George Powlick: We are in the process of acquiring trademark rights to a footwear brand and when that process is complete, we are making announcement, but it is not complete yet.

Sam Poser (Sterne Agee): Your sales were down significantly your inventories up. There is a lot of variance and unusual on your stock sales ratio going into the second quarter. How current is the inventory considering the backlog and then inventories were up, backlogs down and sales have been down?

George Powlick: The inventory is higher than we like it. We evaluate every quarter as all companies do the adequacy of their reserves in relation to that inventory. We think we have provided adequate reserves, but the inventory is higher than we would like no question about it.

Sam Poser (Sterne Agee): Where would you like to see the inventories end up on a year-over-year basis?

George Powlick: We work on day to day trying to hit singles and it turns out we win the game. We are putting pressure on our people to get our inventories more inline with direction of our backlog and sales and believe me they are working hard, but it is a moving target all the time.

Sam Poser (Sterne Agee): Do you have an interest income?

George Powlick: It depends on what the interest outlook is and it depends if we ever get the opportunity to repurchase some shares, we will have less cash but those are the two variables.

Jeff Van Sinderen (B. Riley): Will FootLocker continue grouping your product by brand rather than by sport category?

Steven Nichols: It is hard to tell what they are going to do. We have enough trouble running our own business as opposed to running theirs, but I think that they had such a small amount of our performance product that it was not enough to be all four by itself.
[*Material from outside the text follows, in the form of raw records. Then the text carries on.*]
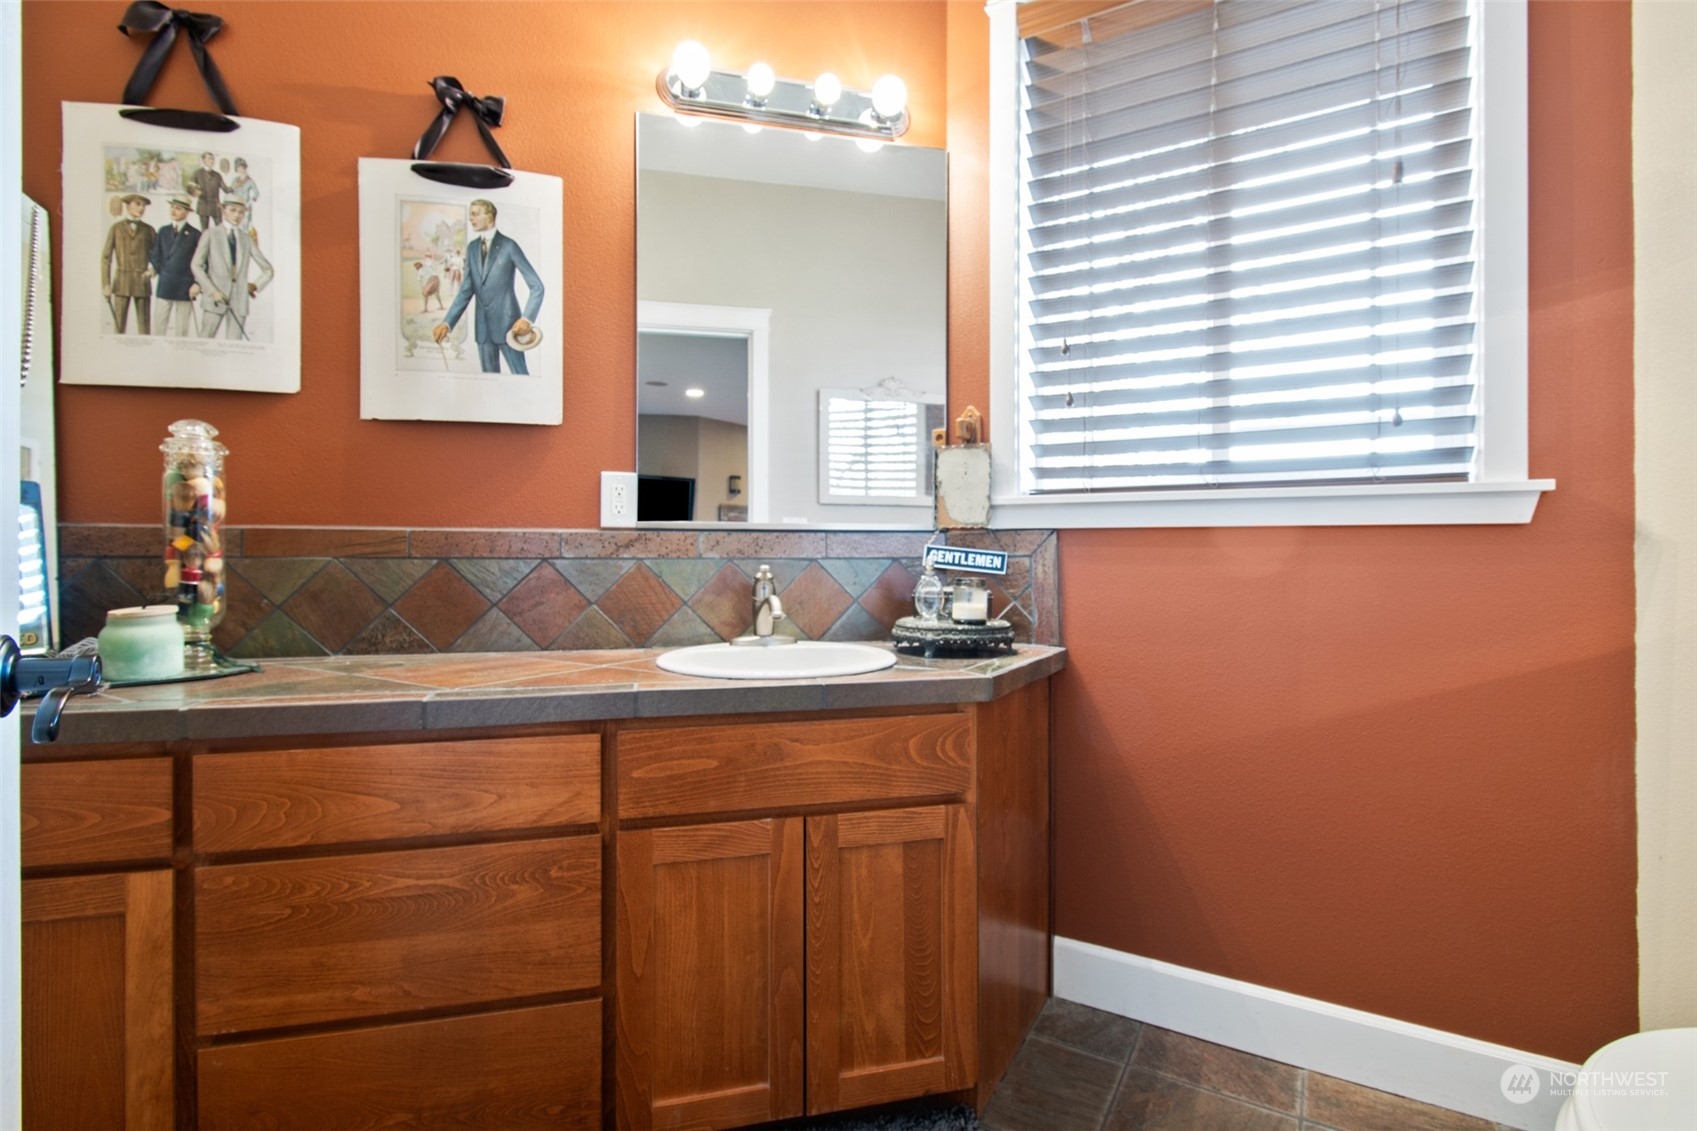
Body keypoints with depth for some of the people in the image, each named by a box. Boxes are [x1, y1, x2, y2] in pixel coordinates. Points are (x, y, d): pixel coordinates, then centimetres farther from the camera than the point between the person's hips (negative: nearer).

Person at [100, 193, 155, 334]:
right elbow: (106, 257, 5)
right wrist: (106, 284, -3)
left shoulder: (148, 229, 10)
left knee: (144, 327, -2)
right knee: (118, 326, -2)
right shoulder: (116, 228, 6)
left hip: (142, 281, 1)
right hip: (122, 281, -1)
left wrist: (153, 270, -9)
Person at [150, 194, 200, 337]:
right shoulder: (163, 231, 12)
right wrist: (156, 269, -3)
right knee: (160, 326, 1)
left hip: (185, 287, -3)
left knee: (182, 329, 1)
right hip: (164, 286, 3)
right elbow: (155, 256, 14)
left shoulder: (194, 234, 2)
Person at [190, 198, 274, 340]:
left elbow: (268, 270, 18)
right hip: (215, 297, -2)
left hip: (239, 299, 2)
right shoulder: (210, 234, 6)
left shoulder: (247, 239, 13)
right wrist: (212, 291, -9)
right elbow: (195, 265, 1)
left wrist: (255, 286, 4)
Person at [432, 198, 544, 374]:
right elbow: (466, 291, 10)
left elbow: (536, 286, -9)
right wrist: (447, 322, 0)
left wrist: (527, 319, -22)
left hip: (507, 323, -6)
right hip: (482, 326, 6)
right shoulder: (472, 248, 11)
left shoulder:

That is why they have put up with our everyday shoes.

Jeff Van Sinderen (B. Riley): What does the bulk of the inventory consist of at this point and what do you think the excess inventory would go to reserve that channel occupies or what happens?

Steven Nichols: If you fully understand our brand policy and that is to take care of our brand on a long-term basis. The bulk of our inventory is white shoes that are uniquely K-Swiss. We mean the timeless and the classic. We have the financial capability to sit on inventory for period of time. This is not the type of inventory that spoils rapidly. We might just dole it out, small doses over a long period of time. We do not have to run a big fire sale and get it out before it spoils. Our inventories will get in line but it could take a year or two years. The biggest factor will be our patience in dealing it out. It goes to people that we have traditionally sent our inventory to. We do not advertise and can move large quantities of inventory at Marshalls and TJ Maxx and Ross and all of these people who have businesses that the amount of shoes K-Swiss supplies them is minor.

Jeff Van Sinderen (B. Riley): Can you give more color on the apparel business developments?

Steven Nichols: We are making some progress against our plan, and our plan is upscale in apparel. The apparel will be going into Barneys. It will be going into Saks. We currently have two windows at Harrods in London. This is upscale. One step down from those will be going into the largest athletic retailer in the U.K., somebody called JD. They will have our apparel in back-to-school period of this year. Our plan is for the apparel to be upscale and premium and be one of the things that pull the brand up. We are sticking with that premise.